BMW X2 ステップカバーが語る、指先の記憶

BMW X2|板金塗装|京都
BMW X2の左ステップカバーに残った変形は、指で触れた瞬間にわかるほどの違和感だった。今回はその一枚を巡る、音と光沢の記録である。
BMW X2|板金塗装|京都

指先が拾った違和感の正体

依頼のきっかけは、乗り降りのたびに靴底が引っかかる感覚だったという。BMW X2は低重心のクーペフォルムゆえに乗降姿勢が独特で、ステップまわりの接触は想像以上に多い。実際に取り外してみると、プレスラインが複数重なる箇所に大きな変形が生じており、目視よりも手で撫でたときのほうが歪みがはっきりと伝わってきた。この「触れてわかる狂い」こそが、修復の精度を決める基準になった。
BMW X2|板金塗装|京都

強固なツメと静かな脱着

BMW X2のステップカバーはフロント側のブラケットにツメがかなり強く食い込む構造で、無理に引けば新たな傷を生みかねない。

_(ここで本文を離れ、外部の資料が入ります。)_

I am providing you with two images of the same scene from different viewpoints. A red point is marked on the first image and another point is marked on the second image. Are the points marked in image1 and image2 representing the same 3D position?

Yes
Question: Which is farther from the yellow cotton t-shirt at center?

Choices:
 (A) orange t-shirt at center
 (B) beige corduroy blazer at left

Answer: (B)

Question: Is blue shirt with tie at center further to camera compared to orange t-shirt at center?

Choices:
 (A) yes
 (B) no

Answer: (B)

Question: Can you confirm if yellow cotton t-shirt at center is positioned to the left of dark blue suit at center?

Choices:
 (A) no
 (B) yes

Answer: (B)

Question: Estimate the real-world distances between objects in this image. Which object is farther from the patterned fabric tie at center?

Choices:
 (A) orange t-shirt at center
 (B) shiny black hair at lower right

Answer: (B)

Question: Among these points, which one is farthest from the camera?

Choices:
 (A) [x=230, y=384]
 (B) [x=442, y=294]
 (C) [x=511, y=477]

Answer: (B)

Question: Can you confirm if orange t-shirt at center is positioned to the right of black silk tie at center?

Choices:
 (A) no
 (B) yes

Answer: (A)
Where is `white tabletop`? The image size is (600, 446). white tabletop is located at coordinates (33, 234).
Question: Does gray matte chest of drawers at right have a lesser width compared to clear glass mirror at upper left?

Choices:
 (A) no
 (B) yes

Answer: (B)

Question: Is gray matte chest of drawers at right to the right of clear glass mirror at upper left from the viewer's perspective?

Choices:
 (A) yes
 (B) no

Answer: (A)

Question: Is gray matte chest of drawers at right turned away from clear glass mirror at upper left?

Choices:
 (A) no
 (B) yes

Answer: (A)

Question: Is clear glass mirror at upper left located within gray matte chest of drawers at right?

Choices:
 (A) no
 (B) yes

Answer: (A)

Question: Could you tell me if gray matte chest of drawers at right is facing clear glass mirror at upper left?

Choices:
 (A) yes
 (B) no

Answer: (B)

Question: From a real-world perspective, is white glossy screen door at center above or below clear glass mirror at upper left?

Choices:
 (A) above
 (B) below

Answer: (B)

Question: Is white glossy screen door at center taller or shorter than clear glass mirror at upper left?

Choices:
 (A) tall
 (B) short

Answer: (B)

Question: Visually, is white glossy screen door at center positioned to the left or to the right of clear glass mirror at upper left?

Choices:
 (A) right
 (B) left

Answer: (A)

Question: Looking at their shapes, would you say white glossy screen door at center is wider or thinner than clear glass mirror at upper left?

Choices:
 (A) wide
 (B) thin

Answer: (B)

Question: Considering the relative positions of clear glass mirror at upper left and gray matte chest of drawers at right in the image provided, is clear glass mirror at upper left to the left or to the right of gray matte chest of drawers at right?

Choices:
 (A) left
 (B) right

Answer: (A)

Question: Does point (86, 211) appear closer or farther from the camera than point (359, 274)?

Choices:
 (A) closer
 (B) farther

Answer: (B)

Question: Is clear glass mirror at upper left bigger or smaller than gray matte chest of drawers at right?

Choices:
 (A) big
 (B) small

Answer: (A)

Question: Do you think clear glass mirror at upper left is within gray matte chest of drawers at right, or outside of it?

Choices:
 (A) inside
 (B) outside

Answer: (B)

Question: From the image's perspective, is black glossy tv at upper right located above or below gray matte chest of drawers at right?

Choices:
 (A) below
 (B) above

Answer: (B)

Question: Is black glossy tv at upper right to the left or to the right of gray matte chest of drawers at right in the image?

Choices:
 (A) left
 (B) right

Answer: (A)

そこでインナーライナーを外し、注油しながらじわじわとテンションを逃がす手順を選んだ。無音に近い作業音の中で、金属と樹脂がわずかに鳴る瞬間を聞き分け、力の向きを微調整していく。焦らず外すことが、結果的に元の質感を守る一番の近道だった。 この過程で目についたのが、フェンダー裏のインナーライナーの汚れである。普段は見えない場所だが、せっかく外したのだからと丁寧に清掃した。作業後にライナーを戻す際、手にまとわりつく感触が明らかに軽くなり、組み付け自体もスムーズになった。見た目には現れない部分だが、こうした一手間が仕上がり全体の「きれいさ」を底上げする。
BMW X2|板金塗装|京都

熱と手のひらが生んだ光沢

プレスラインが複合する変形は、単純な板金では戻らない。可能な限り熱を加えながら素材そのものの記憶を戻すように少しずつ形を起こし、それでも残るラインの再現はパテ処理で仕上げた。塗装後に手のひらで撫でると、稜線の角度が指に吸いつくように揃い、光の反射が周辺パネルと違和感なくつながっている。BMW X2らしい鋭いキャラクターラインが、そこだけ死んでいないことが何より重要だった。
  • 左ステップカバーの脱着・修理・塗装(変形修復)
  • フロント側ブラケットのツメ脱着とインナーライナー清掃
  • プレスライン複合部の熱整形とパテによる形状再現
ご契約に際しては値引きの相談にも応じ、金額面でも納得のいく形で作業を進めることができた。仕上がったBMW X2のステップに触れると、以前の引っかかりは消え、代わりに滑らかな光沢とひんやりとした均一な手触りだけが残っている。派手さはないが、日々の乗降で確かに感じ取れる違いこそ、今回のガレージ仕事の手応えである。